» **Request**
Output the line that contains "Here you can", then every line beneath it through the end of the records, exactly as given and with no other lines.

» **Entries shown**
☆ ☆ ☆ ☆ ☆ ☆ ☆

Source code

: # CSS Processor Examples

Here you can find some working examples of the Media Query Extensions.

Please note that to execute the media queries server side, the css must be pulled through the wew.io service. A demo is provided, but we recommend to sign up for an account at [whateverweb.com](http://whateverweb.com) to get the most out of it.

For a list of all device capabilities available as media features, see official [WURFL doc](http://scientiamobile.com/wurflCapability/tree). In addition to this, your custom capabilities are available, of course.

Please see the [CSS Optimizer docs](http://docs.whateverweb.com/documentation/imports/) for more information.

☆ ☆ ☆ ☆ ☆ ☆ ☆

» **Solution to this task**
Here you can find some working examples of the Media Query Extensions.

Please note that to execute the media queries server side, the css must be pulled through the wew.io service. A demo is provided, but we recommend to sign up for an account at [whateverweb.com](http://whateverweb.com) to get the most out of it.

For a list of all device capabilities available as media features, see official [WURFL doc](http://scientiamobile.com/wurflCapability/tree). In addition to this, your custom capabilities are available, of course.

Please see the [CSS Optimizer docs](http://docs.whateverweb.com/documentation/imports/) for more information.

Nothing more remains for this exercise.